■ Task directions ■
Swap "common name" for "vernacular name" throughout the records below, and reproduce every line otherwise unchanged.

########

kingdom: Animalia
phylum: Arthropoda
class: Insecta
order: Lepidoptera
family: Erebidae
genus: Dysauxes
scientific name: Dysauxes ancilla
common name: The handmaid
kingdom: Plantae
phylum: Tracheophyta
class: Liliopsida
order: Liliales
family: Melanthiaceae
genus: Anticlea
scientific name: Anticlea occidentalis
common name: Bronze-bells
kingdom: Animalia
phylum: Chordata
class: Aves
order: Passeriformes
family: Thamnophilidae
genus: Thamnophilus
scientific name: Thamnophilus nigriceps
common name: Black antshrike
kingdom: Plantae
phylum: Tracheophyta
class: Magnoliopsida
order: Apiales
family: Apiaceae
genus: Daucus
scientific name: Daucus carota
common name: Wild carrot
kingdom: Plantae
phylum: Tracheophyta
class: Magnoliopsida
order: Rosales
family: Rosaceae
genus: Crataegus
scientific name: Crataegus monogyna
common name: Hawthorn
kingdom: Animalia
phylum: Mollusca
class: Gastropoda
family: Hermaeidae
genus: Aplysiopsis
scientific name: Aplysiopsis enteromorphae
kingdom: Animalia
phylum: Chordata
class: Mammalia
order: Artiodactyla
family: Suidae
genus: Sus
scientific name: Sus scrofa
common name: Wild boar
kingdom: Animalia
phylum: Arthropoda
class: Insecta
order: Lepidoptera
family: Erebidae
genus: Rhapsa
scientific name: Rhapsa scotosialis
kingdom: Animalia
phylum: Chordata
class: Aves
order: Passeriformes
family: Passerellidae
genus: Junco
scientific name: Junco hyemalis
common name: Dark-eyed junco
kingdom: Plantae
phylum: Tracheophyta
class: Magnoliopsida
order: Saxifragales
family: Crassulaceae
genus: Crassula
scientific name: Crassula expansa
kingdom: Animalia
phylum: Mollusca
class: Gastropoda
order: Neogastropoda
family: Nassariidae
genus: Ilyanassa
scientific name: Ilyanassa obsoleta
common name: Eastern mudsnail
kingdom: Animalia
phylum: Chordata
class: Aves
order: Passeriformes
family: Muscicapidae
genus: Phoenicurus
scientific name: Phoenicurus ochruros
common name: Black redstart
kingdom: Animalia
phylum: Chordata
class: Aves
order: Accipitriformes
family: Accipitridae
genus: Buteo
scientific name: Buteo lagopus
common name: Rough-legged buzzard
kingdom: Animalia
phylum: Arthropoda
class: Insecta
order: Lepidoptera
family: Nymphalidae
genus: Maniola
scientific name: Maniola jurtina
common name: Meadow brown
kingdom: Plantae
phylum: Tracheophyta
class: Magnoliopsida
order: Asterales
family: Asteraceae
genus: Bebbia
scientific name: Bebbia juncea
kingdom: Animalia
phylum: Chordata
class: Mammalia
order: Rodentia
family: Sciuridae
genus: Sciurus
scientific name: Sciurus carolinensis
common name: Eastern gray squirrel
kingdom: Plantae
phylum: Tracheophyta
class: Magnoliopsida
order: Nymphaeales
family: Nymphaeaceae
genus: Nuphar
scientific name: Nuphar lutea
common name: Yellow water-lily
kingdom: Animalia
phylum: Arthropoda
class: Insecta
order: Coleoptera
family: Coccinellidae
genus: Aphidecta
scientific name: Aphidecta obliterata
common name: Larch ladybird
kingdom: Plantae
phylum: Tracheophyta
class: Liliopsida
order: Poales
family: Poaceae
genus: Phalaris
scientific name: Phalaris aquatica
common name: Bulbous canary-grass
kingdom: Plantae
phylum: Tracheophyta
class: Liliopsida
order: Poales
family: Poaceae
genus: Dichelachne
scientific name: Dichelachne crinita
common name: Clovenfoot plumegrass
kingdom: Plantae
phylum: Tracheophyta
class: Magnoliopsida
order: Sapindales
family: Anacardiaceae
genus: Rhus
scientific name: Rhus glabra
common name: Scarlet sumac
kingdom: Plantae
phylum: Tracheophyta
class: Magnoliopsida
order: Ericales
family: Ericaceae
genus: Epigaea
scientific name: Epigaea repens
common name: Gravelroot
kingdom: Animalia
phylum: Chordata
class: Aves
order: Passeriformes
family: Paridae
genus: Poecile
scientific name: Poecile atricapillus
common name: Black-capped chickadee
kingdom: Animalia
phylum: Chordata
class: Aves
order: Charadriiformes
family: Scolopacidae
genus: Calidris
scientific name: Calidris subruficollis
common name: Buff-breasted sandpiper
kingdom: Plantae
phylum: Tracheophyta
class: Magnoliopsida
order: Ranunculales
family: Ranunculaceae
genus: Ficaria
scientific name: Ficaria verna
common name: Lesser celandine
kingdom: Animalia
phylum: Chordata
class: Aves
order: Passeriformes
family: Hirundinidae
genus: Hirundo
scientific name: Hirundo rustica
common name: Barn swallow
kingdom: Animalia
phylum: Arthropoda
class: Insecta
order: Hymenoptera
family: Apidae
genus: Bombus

########

■ Problem solution ■
kingdom: Animalia
phylum: Arthropoda
class: Insecta
order: Lepidoptera
family: Erebidae
genus: Dysauxes
scientific name: Dysauxes ancilla
vernacular name: The handmaid
kingdom: Plantae
phylum: Tracheophyta
class: Liliopsida
order: Liliales
family: Melanthiaceae
genus: Anticlea
scientific name: Anticlea occidentalis
vernacular name: Bronze-bells
kingdom: Animalia
phylum: Chordata
class: Aves
order: Passeriformes
family: Thamnophilidae
genus: Thamnophilus
scientific name: Thamnophilus nigriceps
vernacular name: Black antshrike
kingdom: Plantae
phylum: Tracheophyta
class: Magnoliopsida
order: Apiales
family: Apiaceae
genus: Daucus
scientific name: Daucus carota
vernacular name: Wild carrot
kingdom: Plantae
phylum: Tracheophyta
class: Magnoliopsida
order: Rosales
family: Rosaceae
genus: Crataegus
scientific name: Crataegus monogyna
vernacular name: Hawthorn
kingdom: Animalia
phylum: Mollusca
class: Gastropoda
family: Hermaeidae
genus: Aplysiopsis
scientific name: Aplysiopsis enteromorphae
kingdom: Animalia
phylum: Chordata
class: Mammalia
order: Artiodactyla
family: Suidae
genus: Sus
scientific name: Sus scrofa
vernacular name: Wild boar
kingdom: Animalia
phylum: Arthropoda
class: Insecta
order: Lepidoptera
family: Erebidae
genus: Rhapsa
scientific name: Rhapsa scotosialis
kingdom: Animalia
phylum: Chordata
class: Aves
order: Passeriformes
family: Passerellidae
genus: Junco
scientific name: Junco hyemalis
vernacular name: Dark-eyed junco
kingdom: Plantae
phylum: Tracheophyta
class: Magnoliopsida
order: Saxifragales
family: Crassulaceae
genus: Crassula
scientific name: Crassula expansa
kingdom: Animalia
phylum: Mollusca
class: Gastropoda
order: Neogastropoda
family: Nassariidae
genus: Ilyanassa
scientific name: Ilyanassa obsoleta
vernacular name: Eastern mudsnail
kingdom: Animalia
phylum: Chordata
class: Aves
order: Passeriformes
family: Muscicapidae
genus: Phoenicurus
scientific name: Phoenicurus ochruros
vernacular name: Black redstart
kingdom: Animalia
phylum: Chordata
class: Aves
order: Accipitriformes
family: Accipitridae
genus: Buteo
scientific name: Buteo lagopus
vernacular name: Rough-legged buzzard
kingdom: Animalia
phylum: Arthropoda
class: Insecta
order: Lepidoptera
family: Nymphalidae
genus: Maniola
scientific name: Maniola jurtina
vernacular name: Meadow brown
kingdom: Plantae
phylum: Tracheophyta
class: Magnoliopsida
order: Asterales
family: Asteraceae
genus: Bebbia
scientific name: Bebbia juncea
kingdom: Animalia
phylum: Chordata
class: Mammalia
order: Rodentia
family: Sciuridae
genus: Sciurus
scientific name: Sciurus carolinensis
vernacular name: Eastern gray squirrel
kingdom: Plantae
phylum: Tracheophyta
class: Magnoliopsida
order: Nymphaeales
family: Nymphaeaceae
genus: Nuphar
scientific name: Nuphar lutea
vernacular name: Yellow water-lily
kingdom: Animalia
phylum: Arthropoda
class: Insecta
order: Coleoptera
family: Coccinellidae
genus: Aphidecta
scientific name: Aphidecta obliterata
vernacular name: Larch ladybird
kingdom: Plantae
phylum: Tracheophyta
class: Liliopsida
order: Poales
family: Poaceae
genus: Phalaris
scientific name: Phalaris aquatica
vernacular name: Bulbous canary-grass
kingdom: Plantae
phylum: Tracheophyta
class: Liliopsida
order: Poales
family: Poaceae
genus: Dichelachne
scientific name: Dichelachne crinita
vernacular name: Clovenfoot plumegrass
kingdom: Plantae
phylum: Tracheophyta
class: Magnoliopsida
order: Sapindales
family: Anacardiaceae
genus: Rhus
scientific name: Rhus glabra
vernacular name: Scarlet sumac
kingdom: Plantae
phylum: Tracheophyta
class: Magnoliopsida
order: Ericales
family: Ericaceae
genus: Epigaea
scientific name: Epigaea repens
vernacular name: Gravelroot
kingdom: Animalia
phylum: Chordata
class: Aves
order: Passeriformes
family: Paridae
genus: Poecile
scientific name: Poecile atricapillus
vernacular name: Black-capped chickadee
kingdom: Animalia
phylum: Chordata
class: Aves
order: Charadriiformes
family: Scolopacidae
genus: Calidris
scientific name: Calidris subruficollis
vernacular name: Buff-breasted sandpiper
kingdom: Plantae
phylum: Tracheophyta
class: Magnoliopsida
order: Ranunculales
family: Ranunculaceae
genus: Ficaria
scientific name: Ficaria verna
vernacular name: Lesser celandine
kingdom: Animalia
phylum: Chordata
class: Aves
order: Passeriformes
family: Hirundinidae
genus: Hirundo
scientific name: Hirundo rustica
vernacular name: Barn swallow
kingdom: Animalia
phylum: Arthropoda
class: Insecta
order: Hymenoptera
family: Apidae
genus: Bombus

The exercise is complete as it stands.